El papel de no pocos clérigos y algún obispo de la Iglesia catalana en la astracanada independentista puede tener un resultado medible y sustancioso en el próximo ejercicio fiscal
Llámenlo pagar justos por pecadores, pero el papel de no pocos clérigos y algún obispo de la Iglesia catalana en la monumental astracanada independentista ha sido, por decirlo suave, impropio de ministros de Jesucristo, y la consecuencia de acciones tan públicas y censurables probablemente tenga un resultado medible y sustancioso en el próximo ejercicio fiscal.
Nos referimos, naturalmente, a la X que se nos invita a marcar en la casilla destinada a la financiación de la Iglesia en el impreso del Impuesto de la Renta de las Personas Físicas (IRPF) que nos toca cumplimentar cada año.
Si fuéramos, por ejemplo, alemanes, la cosa sería algo más transcendental. Allí, si te confiesas católico, ya te retienen una sustanciosa proporción de tus ingresos para cedérselos a la jerarquía eclesial, el famoso Kirchensteuer, y el único modo de eludirlo es la apostasía.
Pero los católicos españoles podemos dejar de marcar la dichosa casilla sin llegar a extremos tan terribles o siquiera tener que confesarnos de nuestra libre elección. Y muchos nos tememos que no pocos fieles, hartos de que sus bien ganados euros se destinen a sufragar recuentos ilegales en templos o soflamas patrióticas en lugar de piadosas homilías, opten por privar a la Conferencia Episcopal Española del acceso a su dinero.
La casilla es ya, por sí misma, una curiosa anomalía en un Estado aconfesional al que, sin embargo, una confesión religiosa usa como recaudador de este particular diezmo, único impuesto finalista en nuestro país.
Y, sin embargo -una curiosidad más-, en una clase política a la que difícilmente se puede calificar de devota, solo Podemos se opone a la dichosa casilla. Todos los demás partidos, incluso ese PSOE que en cada campaña tira de anticlericalismo feroz para movilizar a sus bases, parecen encantados con mantener el arreglo.

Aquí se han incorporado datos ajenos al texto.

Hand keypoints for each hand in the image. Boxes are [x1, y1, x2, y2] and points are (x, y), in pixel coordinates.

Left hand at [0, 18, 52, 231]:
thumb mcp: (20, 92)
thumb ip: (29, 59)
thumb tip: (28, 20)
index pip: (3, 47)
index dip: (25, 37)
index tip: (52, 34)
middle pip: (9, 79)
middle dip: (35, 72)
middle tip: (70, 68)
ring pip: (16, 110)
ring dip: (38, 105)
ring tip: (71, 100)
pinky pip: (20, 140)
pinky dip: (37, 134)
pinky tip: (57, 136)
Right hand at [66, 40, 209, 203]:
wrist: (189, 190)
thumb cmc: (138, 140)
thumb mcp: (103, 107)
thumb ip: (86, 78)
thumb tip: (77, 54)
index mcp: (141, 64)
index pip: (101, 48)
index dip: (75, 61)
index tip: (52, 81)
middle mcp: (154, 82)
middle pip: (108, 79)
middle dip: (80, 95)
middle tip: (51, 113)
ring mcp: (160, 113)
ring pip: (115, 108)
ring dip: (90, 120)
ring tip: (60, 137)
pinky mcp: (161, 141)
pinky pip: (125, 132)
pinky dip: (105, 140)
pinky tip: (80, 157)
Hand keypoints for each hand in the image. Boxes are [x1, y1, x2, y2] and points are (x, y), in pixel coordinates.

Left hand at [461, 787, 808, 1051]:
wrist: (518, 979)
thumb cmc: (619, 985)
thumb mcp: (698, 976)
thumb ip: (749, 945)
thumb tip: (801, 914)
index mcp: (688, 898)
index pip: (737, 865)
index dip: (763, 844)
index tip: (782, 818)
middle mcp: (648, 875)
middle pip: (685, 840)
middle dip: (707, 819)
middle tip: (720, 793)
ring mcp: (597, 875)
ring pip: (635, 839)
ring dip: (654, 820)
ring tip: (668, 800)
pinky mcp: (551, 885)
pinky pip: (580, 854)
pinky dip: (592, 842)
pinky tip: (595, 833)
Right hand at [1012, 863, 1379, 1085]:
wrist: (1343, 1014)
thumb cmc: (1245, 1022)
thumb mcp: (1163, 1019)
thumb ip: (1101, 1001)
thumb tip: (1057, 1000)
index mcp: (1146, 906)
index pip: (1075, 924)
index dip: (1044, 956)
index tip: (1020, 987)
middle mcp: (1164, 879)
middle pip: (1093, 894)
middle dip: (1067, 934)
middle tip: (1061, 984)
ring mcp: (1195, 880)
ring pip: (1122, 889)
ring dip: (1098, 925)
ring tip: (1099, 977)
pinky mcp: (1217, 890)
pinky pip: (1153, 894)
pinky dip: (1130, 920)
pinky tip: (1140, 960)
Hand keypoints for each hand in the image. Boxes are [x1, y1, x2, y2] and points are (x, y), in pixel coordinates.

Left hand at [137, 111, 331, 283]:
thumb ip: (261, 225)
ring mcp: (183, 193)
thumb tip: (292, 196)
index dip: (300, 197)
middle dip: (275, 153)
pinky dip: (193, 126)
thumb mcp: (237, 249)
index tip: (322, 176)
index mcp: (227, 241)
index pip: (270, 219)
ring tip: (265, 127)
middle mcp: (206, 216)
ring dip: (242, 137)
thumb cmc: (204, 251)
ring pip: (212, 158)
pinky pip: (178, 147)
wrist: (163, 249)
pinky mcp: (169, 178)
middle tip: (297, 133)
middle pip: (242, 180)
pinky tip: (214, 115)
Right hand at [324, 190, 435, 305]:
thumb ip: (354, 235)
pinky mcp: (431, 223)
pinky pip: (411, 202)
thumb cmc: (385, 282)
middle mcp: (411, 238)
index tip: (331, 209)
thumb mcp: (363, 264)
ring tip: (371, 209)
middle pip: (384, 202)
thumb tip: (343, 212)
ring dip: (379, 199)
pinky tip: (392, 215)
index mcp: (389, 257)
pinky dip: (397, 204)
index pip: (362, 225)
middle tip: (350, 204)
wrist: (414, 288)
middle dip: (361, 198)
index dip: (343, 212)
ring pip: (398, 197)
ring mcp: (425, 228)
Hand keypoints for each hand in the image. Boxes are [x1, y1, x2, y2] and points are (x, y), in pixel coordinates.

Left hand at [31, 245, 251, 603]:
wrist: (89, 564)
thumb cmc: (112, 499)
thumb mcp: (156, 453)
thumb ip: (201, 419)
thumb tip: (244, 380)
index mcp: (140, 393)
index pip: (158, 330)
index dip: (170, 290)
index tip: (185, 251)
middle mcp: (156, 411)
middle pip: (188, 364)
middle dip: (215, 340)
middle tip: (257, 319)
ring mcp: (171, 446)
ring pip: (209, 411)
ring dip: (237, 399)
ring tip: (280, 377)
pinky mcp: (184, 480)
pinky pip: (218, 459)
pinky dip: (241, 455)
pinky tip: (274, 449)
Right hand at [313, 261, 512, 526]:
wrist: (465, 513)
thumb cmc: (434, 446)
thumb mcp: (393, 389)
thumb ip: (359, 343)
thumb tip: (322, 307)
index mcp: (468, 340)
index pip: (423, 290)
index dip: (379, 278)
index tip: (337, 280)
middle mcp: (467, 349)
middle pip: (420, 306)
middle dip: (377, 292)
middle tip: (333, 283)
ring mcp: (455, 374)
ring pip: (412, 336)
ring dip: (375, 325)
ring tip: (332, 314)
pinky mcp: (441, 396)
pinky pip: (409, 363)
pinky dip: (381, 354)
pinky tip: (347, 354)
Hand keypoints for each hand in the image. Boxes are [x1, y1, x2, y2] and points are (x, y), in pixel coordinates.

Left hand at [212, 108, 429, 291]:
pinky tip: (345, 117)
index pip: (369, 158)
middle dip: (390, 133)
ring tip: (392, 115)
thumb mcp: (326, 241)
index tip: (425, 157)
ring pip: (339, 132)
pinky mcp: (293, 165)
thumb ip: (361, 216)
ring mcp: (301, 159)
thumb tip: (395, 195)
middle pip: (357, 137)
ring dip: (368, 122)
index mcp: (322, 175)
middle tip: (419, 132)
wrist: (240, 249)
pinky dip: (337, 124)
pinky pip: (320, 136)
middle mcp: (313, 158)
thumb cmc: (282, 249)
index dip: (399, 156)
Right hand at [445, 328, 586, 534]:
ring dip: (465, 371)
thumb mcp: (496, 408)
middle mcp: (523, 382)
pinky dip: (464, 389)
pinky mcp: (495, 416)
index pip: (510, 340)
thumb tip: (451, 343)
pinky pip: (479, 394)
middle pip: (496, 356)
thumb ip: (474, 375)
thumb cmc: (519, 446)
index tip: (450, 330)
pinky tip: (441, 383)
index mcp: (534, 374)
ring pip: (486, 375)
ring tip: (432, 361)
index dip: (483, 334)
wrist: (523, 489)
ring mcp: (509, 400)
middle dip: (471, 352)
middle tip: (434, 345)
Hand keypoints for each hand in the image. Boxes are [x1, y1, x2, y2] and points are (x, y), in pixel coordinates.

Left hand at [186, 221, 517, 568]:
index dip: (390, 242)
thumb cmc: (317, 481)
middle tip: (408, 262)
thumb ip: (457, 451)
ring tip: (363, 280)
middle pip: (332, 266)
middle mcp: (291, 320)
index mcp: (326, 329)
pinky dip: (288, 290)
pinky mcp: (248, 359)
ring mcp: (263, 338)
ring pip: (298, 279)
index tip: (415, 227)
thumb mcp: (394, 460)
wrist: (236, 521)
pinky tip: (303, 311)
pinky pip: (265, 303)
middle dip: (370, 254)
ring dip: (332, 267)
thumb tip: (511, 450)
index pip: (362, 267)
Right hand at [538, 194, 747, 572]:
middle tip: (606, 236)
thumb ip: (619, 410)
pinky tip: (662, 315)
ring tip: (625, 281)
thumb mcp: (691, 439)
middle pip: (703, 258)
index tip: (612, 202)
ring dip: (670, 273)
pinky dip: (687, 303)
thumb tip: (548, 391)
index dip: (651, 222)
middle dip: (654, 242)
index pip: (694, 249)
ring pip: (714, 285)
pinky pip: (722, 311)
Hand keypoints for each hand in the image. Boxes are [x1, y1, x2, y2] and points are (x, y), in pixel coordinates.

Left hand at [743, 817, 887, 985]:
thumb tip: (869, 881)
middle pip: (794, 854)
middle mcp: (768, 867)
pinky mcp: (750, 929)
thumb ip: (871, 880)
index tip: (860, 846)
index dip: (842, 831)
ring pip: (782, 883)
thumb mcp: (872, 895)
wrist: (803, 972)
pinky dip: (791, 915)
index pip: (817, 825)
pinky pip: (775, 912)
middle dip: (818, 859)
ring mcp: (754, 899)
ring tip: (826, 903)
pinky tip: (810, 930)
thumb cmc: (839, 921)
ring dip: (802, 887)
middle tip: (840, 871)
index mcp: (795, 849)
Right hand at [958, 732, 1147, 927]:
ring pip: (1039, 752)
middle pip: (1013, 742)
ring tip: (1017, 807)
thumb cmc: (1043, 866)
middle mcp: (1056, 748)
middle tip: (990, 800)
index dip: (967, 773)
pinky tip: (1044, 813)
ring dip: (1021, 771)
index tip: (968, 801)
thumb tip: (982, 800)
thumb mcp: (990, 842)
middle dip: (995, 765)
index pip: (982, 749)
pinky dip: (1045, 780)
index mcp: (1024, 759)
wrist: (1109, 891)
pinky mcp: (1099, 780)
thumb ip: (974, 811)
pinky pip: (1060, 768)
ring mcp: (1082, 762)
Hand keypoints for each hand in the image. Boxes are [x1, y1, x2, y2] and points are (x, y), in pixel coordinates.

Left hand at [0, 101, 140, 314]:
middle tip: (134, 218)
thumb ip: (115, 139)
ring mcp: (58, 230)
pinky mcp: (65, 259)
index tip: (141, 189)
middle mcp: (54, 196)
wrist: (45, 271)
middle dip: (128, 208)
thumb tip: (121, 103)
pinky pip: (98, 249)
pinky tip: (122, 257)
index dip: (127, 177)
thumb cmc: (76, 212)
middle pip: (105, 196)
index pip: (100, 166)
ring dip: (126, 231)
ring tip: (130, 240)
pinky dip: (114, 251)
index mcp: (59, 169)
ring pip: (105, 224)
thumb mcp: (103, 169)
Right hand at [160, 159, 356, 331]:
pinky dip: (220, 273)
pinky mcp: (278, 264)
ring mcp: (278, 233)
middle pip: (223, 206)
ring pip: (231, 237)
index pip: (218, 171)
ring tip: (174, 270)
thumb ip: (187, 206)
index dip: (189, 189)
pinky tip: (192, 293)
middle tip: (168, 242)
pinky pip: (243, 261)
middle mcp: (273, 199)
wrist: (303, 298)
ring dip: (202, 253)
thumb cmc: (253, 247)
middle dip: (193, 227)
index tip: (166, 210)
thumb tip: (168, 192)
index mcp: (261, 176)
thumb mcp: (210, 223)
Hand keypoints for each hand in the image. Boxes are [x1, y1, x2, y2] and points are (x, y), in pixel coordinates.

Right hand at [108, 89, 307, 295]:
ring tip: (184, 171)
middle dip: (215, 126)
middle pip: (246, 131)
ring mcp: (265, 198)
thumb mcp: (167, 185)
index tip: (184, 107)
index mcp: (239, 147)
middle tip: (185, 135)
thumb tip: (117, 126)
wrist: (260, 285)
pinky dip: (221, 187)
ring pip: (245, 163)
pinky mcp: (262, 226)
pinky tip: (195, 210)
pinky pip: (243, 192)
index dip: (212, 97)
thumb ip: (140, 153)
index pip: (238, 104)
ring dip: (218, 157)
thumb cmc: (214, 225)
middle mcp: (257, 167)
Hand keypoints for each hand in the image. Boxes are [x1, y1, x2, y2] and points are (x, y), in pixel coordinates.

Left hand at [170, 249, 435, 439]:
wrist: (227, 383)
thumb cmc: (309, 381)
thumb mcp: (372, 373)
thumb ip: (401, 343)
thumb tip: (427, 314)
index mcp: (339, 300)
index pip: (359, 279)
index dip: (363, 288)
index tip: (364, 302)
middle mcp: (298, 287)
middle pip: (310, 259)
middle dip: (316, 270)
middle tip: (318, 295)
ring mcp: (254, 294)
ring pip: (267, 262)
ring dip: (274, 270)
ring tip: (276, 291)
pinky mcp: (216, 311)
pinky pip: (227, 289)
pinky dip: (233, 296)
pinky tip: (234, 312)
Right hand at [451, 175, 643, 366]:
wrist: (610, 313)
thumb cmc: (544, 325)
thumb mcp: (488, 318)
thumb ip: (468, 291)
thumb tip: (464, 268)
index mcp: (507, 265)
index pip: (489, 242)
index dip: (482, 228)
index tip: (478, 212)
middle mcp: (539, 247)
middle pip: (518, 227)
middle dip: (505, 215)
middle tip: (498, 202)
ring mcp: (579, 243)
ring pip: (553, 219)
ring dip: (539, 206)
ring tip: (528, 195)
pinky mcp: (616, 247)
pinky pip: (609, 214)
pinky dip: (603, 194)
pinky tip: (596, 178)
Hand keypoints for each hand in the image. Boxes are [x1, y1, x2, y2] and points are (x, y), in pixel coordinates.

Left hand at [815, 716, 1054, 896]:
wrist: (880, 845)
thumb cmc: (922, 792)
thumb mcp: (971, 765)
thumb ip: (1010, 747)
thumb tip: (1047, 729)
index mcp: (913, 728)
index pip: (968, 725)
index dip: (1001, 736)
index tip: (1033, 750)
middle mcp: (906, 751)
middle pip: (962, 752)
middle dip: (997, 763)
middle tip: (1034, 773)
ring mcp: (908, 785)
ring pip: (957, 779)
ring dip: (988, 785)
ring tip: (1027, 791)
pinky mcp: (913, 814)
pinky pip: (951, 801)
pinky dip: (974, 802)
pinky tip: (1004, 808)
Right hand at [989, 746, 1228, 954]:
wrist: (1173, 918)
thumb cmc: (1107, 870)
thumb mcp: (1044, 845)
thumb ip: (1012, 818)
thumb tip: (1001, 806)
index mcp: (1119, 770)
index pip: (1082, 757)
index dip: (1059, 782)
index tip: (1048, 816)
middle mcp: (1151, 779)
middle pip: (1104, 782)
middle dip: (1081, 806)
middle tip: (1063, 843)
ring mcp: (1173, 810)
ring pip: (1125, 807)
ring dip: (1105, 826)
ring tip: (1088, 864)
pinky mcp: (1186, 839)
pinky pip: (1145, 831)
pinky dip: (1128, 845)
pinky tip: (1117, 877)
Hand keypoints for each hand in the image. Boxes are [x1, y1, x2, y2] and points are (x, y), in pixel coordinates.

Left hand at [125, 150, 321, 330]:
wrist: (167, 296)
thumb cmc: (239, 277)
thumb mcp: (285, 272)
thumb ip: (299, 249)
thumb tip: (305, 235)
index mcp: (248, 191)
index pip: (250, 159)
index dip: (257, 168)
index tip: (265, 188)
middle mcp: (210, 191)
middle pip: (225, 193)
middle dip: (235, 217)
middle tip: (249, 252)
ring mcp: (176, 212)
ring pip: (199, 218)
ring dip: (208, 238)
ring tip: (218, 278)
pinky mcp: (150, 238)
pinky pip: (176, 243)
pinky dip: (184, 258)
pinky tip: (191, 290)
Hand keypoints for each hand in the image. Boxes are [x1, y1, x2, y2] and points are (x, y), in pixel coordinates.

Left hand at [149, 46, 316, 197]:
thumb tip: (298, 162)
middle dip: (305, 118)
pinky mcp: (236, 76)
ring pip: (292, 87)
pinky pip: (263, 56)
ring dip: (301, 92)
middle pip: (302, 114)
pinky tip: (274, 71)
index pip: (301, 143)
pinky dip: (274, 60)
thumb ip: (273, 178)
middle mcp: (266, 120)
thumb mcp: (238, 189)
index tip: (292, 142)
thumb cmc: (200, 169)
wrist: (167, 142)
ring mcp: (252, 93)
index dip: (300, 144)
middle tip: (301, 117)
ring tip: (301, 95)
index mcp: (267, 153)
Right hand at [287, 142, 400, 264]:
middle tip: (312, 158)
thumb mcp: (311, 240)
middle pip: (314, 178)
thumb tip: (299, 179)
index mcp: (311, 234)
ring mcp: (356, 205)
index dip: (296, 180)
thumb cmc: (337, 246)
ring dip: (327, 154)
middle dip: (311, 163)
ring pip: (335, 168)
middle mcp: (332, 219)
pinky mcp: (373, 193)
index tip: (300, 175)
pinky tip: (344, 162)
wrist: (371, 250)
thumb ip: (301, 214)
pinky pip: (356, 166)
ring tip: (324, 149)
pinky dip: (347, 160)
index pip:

La razón, por si a alguien se le escapa, es bastante evidente: una Iglesia pagada es una Iglesia agradecida. Favor con favor se paga, nadie muerde la mano que le da de comer y si hay una voz que no quiera oír ningún poder sobre la tierra es la de una Iglesia libre. Es casi un impuesto que pagara el Estado a los pastores para que no alboroten innecesariamente el rebaño; denuncias, sí, vale, pero con sordina, con ese lenguaje blando y vago, de burócrata eclesial, del que suele servirse la Conferencia Episcopal en sus comunicados.
Y esa es también la razón por la que algunos consideramos que esa fuga de capitales podría ser uno de los regalos de la crisis catalana, de ese pasarse a la idolatría de la Diosa Catalunya con armas y bagajes de tanton mosé de aquellos lares: empobrecer a la Iglesia.
No vamos a estas alturas a pretender que nos gusta en todo el estilo del actual pontificado, pero una de sus consignas, sinceramente, nos enamora: una Iglesia pobre para los pobres. Añadiríamos a lo de pobre, libre, pero es que una cosa casi implica la otra.
Pero, ¿y los propios pobres? ¿Qué sería de ellos sin la enorme labor de la Iglesia española en su favor? Oh, bueno, quitando el hecho evidente que los católicos tenemos una obligación de “subvenir a las necesidades económicas de la Iglesia” y que no necesitamos para ello la intermediación de unos poderes públicos que, la verdad, nos aborrecen, estamos convencidos de que la Iglesia española podría hacer muchas economías sin necesidad de recortar un solo euro dedicado a la caridad.
Qué razón pueda haber para que la Iglesia mantenga un imperio mediático que le baila el agua descaradamente a un partido del que no se puede decir que le devuelva el favor, al menos en términos de políticas favorables a la visión social católica, es una pregunta que no acertamos a responder desde hace años. Podría desaparecer mañana sin que por ello se resintiera la fe de un solo católico, e incluso eliminando el escándalo para no pocos.